Amazing Ideas into the Future: Winka Dubbeldam’s Book List
By Steve Kroeter August 2, 2011Winka Dubbeldam |
Architect Winka Dubbeldam:
Archi-Tectonics (New York)
In an interview* earlier this year, Winka Dubbeldam recalled that her parents enjoyed buying and building new homes—an obsession that resulted in her moving 15 times in the 17 years she lived with them. It isn’t really a surprise, then, that she ended up as an architect with a particular interest in progressive residential work. Her worldwide reputation now also extends to office tower, commercial, hospitality, and interior design work.
At the Academy of Architecture in Rotterdam, the Dutch-born Dubbeldam studied with Paul Meuwisse, who introduced her to the work of philosopher Gilles Deleuze among other contemporary thinkers. Noting that “in general I prefer reading philosophy over architecture books,” among the selections on her list for Designers & Books she includes A Thousand Plateaus by Deleuze and Félix Guattari (1988)—which, she says, “rethinks all and projects amazing ideas into the future.”
For those not familiar with the book, this note from the translator’s foreword suggests both the rewards of the book and also its challenges:
This is a book that speaks of many things, of ticks and quilts and fuzzy subsets and nomadology and political economy. It is difficult to know how to approach it. What do you do with a book that dedicates an entire chapter to music and animal behavior—and then claims that it isn’t a chapter? That presents itself as a network of “plateaus” that are precisely dated, but can be read in any order? That deploys a complex technical vocabulary drawn from a wide range of disciplines in the sciences, mathematics, and the humanities, but whose authors recommend that you read it as you would listen to a record?
Also on Dubbeldam’s list are two books by Kevin Kelly—a founding editor of Wired magazine and longtime commentator on cyberculture. About his best-known book, Out of Control: The New Biology of Machines, Social Systems, and the Economic World (1995), which compares complex intelligence systems to biological organisms, and was a source of inspiration for the 1999 science fiction-action movie The Matrix, Dubbeldam states, "This book is a classic and everyone should read it."
Archi-Tectonics: Winka Dubbledam, 2011 (DAAB) |
Everyone should also read the three books Dubbeldam has written.
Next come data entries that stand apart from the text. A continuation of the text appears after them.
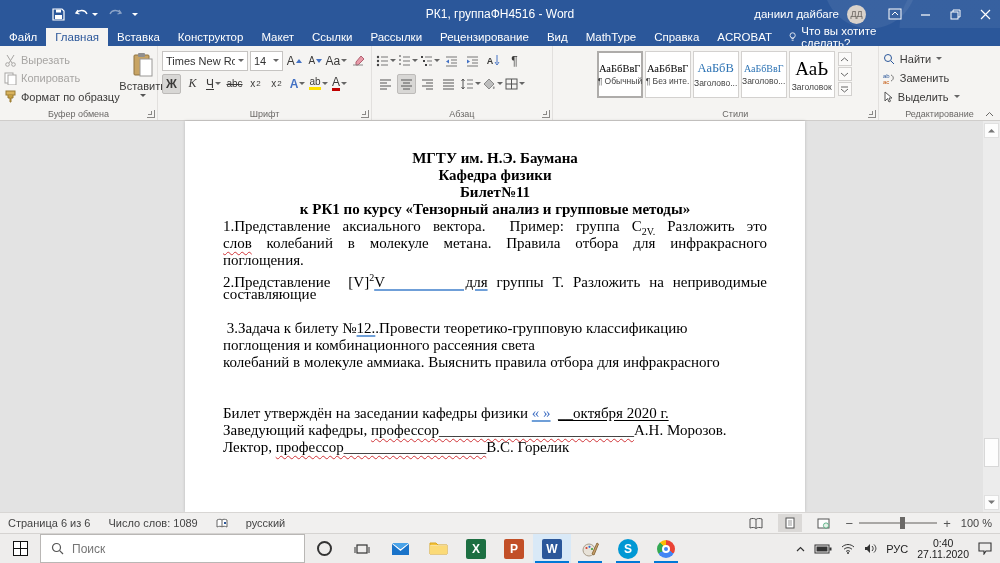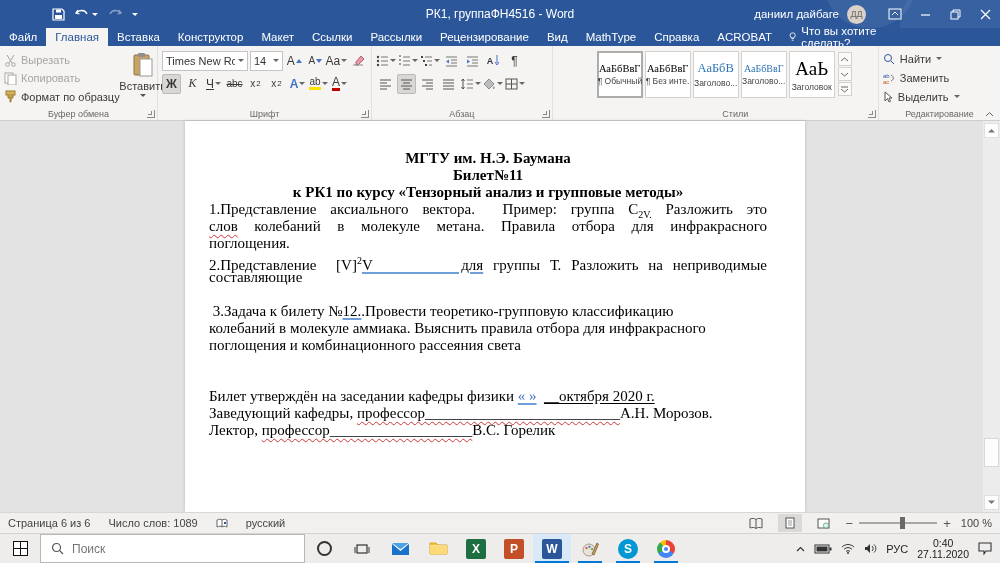--- a/index.html
+++ b/index.html
@@ -76,21 +76,21 @@
   .sscroll span { width:14px; height:14px; background:#fbfaf9; border:1px solid #d3d1cf; display:flex; align-items:center; justify-content:center; color:#666; }
 
   
   #grp-editing { width:126px; border-right:none; }
   #grp-editing .small-cmd { gap:5px; }
 
   #ribbon-collapse { position:absolute; right:6px; bottom:3px; color:#6a6866; }
 
   
   #docarea { position:absolute; left:0; top:121px; width:1000px; height:391px; background:#e3e3e3; }
-  #page { position:absolute; left:185px; top:0; width:620px; height:391px; background:#fff; box-shadow:0 0 3px rgba(0,0,0,.18); padding:29px 38px 0 24px; }
+  #page { position:absolute; left:185px; top:0; width:620px; height:391px; background:#fff; box-shadow:0 0 3px rgba(0,0,0,.18); padding:29px 38px 0 38px; }
   .dl { height:17px; font-family:"Liberation Serif",serif; font-size:15px; line-height:17px; color:#000; overflow:visible; white-space:normal; }
   .dl.c { text-align:center; font-weight:bold; }
   .dl.j { text-align:justify; text-align-last:justify; }
   .ublue { text-decoration:underline; text-decoration-color:#6f9fd8; text-decoration-thickness:1.5px; text-underline-offset:2px; }
   .qblue { color:#4472c4; text-decoration:underline; text-decoration-color:#6f9fd8; text-decoration-thickness:1.5px; text-underline-offset:2px; }
   .ublk { text-decoration:underline; text-underline-offset:2px; }
   .sqig { text-decoration:underline wavy #d13438; text-decoration-thickness:1px; text-underline-offset:2.5px; }
 
   
   #vscroll { position:absolute; right:0; top:0; width:17px; height:391px; background:#ececec; }
@@ -486,35 +486,36 @@
     <span id="ribbon-collapse">
       <svg width="9" height="6" viewBox="0 0 9 6">
           <path d="M1 5 4.5 1.5 8 5" fill="none" stroke="#6a6866"></path>
         </svg>
     </span>
   </div>
 
   <div id="docarea">
     <div id="page">
       <div class="dl c"><span>МГТУ им. Н.Э. Баумана</span></div>
+      <div class="dl c"><span>Кафедра физики</span></div>
       <div class="dl c"><span>Билет№11</span></div>
       <div class="dl c"><span>к РК1 по курсу «Тензорный анализ и групповые методы»</span></div>
 
       <div class="dl j"><span>1.Представление аксиального вектора. &nbsp;Пример: группа С</span><sub style="font-size:10px">2V.</sub><span> Разложить это</span></div>
       <div class="dl j"><span class="sqig">слов</span><span> колебаний в молекуле метана. Правила отбора для инфракрасного</span></div>
       <div class="dl"><span>поглощения.</span></div>
 
       <div class="dl j"><span>2.Представление &nbsp;[V]</span><sup style="font-size:10px">2</sup><span class="ublue">V&nbsp;&nbsp;&nbsp;&nbsp;&nbsp;&nbsp;&nbsp;&nbsp;&nbsp;для</span><span> группы Т. Разложить на неприводимые</span></div>
       <div class="dl"><span>составляющие</span></div>
 
       <div class="dl"></div>
 
       <div class="dl"><span>&nbsp;3.Задача к билету №</span><span class="ublue">12.</span><span>.Провести теоретико-групповую классификацию</span></div>
+      <div class="dl"><span>поглощения и комбинационного рассеяния света</span></div>
       <div class="dl"><span>колебаний в молекуле аммиака. Выяснить правила отбора для инфракрасного</span></div>
-      <div class="dl"><span>поглощения и комбинационного рассеяния света</span></div>
 
       <div class="dl"></div>
       <div class="dl"></div>
 
       <div class="dl"><span>Билет утверждён на заседании кафедры физики </span><span class="qblue">« »</span><span> &nbsp;</span><span class="ublk">__октября 2020 г.</span></div>
       <div class="dl"><span>Заведующий кафедры, </span><span class="sqig">профессор__________________________</span><span>А.Н. Морозов.</span></div>
       <div class="dl"><span>Лектор, </span><span class="sqig">профессор___________________</span><span>В.С. Горелик</span></div>
     </div>
 
     <div id="vscroll">

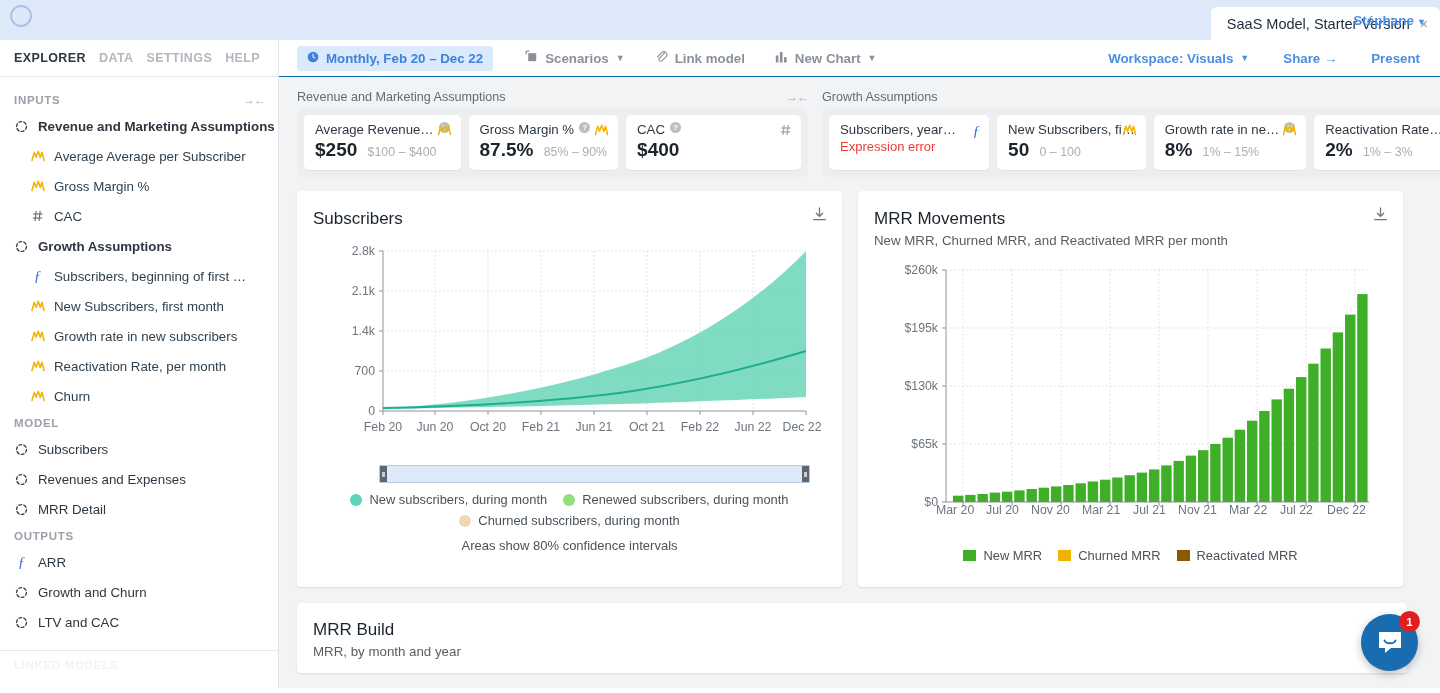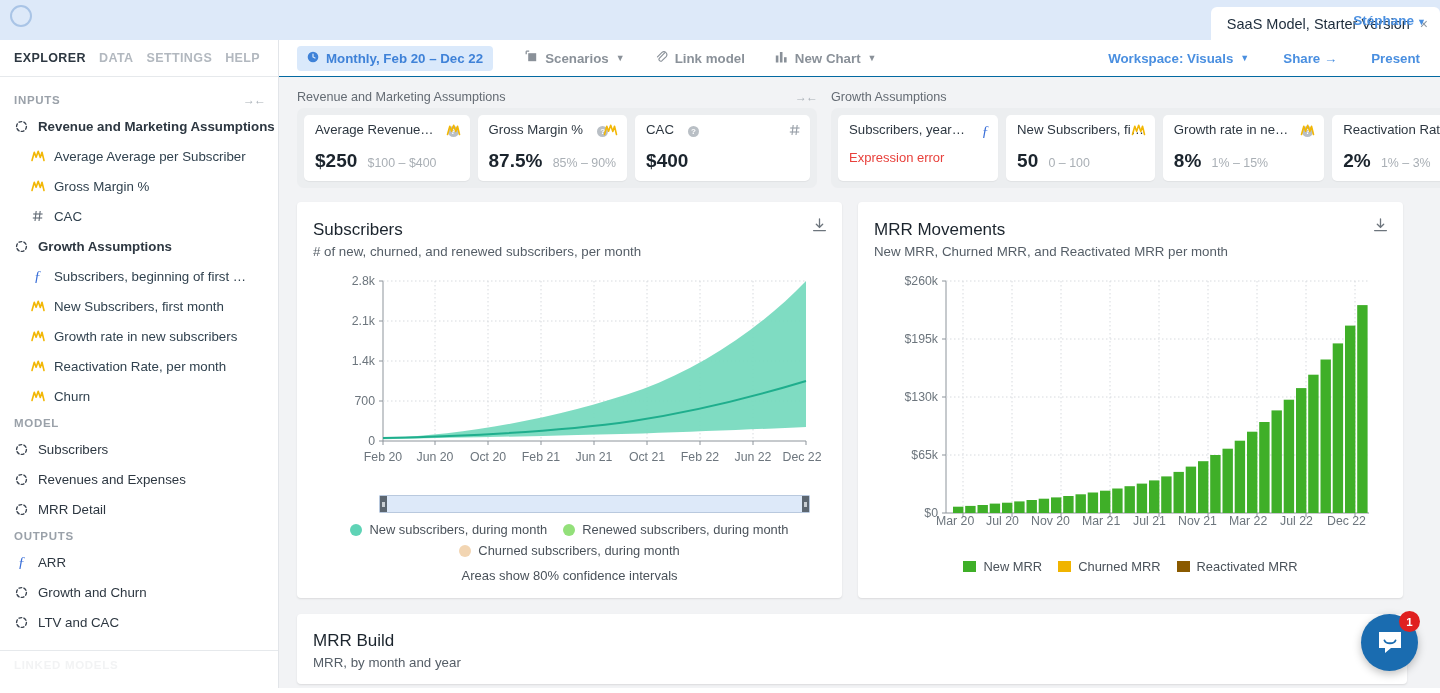--- a/index.html
+++ b/index.html
@@ -97,22 +97,22 @@
   .sg-head .lbl { padding-right: 14px; }
   .cards {
     display: flex; gap: 8px; background: #eceef0; border-radius: 7px; padding: 7px;
   }
   .icard {
     background: #fff; border-radius: 5px; padding: 7px 11px 9px 11px;
     min-width: 147px; position: relative;
     box-shadow: 0 1px 1px rgba(0,0,0,.05);
   }
   .icard .ctitle {
-    font-size: 13.2px; color: #2d3741; display: flex; align-items: flex-end;
-    gap: 14px; margin-bottom: 13px; white-space: nowrap;
+    font-size: 13.2px; color: #2d3741; display: flex; align-items: flex-start;
+    gap: 5px; margin-bottom: 2px; white-space: nowrap;
   }
   .help-dot {
     width: 11px; height: 11px; border-radius: 50%; background: #b9bfc5;
     color: #fff; font-size: 8px; display: inline-flex;
     align-items: center; justify-content: center; font-weight: bold; flex: none;
   }
   .cval { font-size: 19px; color: #1b242d; font-weight: bold; white-space: nowrap; }
   .crange { font-size: 12.4px; color: #a9afb5; font-weight: normal; margin-left: 5px; }
   .cerr { font-size: 13px; color: #e8413c; }
   .cico { position: absolute; top: 7px; right: 9px; }
@@ -513,21 +513,20 @@
               </div>
             </div>
           </div>
         </div>
       </div>
 
       <div class="charts">
 
         <div class="chart-card tall">
           <div class="ch-title">Subscribers</div>
-          <div class="ch-sub"># of new, churned, and renewed subscribers, per month</div>
           <div class="dl-ico">
             <svg width="15" height="15" viewBox="0 0 15 15">
                 <g stroke="#6d757d" stroke-width="1.3" fill="none" stroke-linecap="round">
                   <path d="M7.5 1 L7.5 9"></path>
                   <path d="M4.3 6.2 L7.5 9.3 L10.7 6.2"></path>
                   <path d="M1.6 12.6 L13.4 12.6"></path>
                 </g>
               </svg>
           </div>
Work that looks toward the future is the trademark of her firm, the studio/laboratory Archi-Tectonics, founded in 1994. The newest of her books is a monograph released by DAAB in March of this year with texts in five languages.
Wondering whether it would be about philosophy or architecture or something else entirely, we asked Dubbeldam what she is currently reading. Her answer: Kenzo Tange and the Metabolist Movement: Urban Utopias of Modern Japan, by Zhongjie Lin (Routledge, 2010).